§ Task prompt: Please find every line in the items below that contains the word "Alcazares" and copy each of those lines in full.

§ Material for this exercise:
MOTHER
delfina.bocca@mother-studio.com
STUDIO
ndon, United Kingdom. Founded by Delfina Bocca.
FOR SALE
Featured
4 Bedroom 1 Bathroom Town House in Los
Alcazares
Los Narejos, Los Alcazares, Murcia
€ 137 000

--

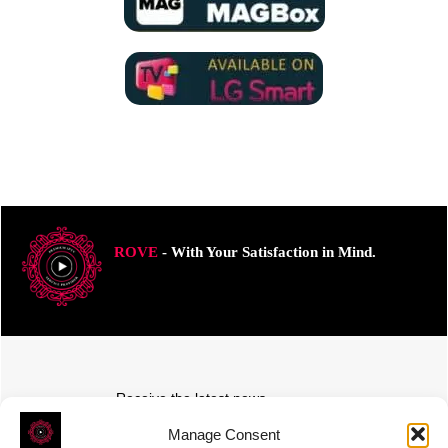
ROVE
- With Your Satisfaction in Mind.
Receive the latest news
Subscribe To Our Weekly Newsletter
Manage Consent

§ Completed task:
Alcazares
Los Narejos, Los Alcazares, Murcia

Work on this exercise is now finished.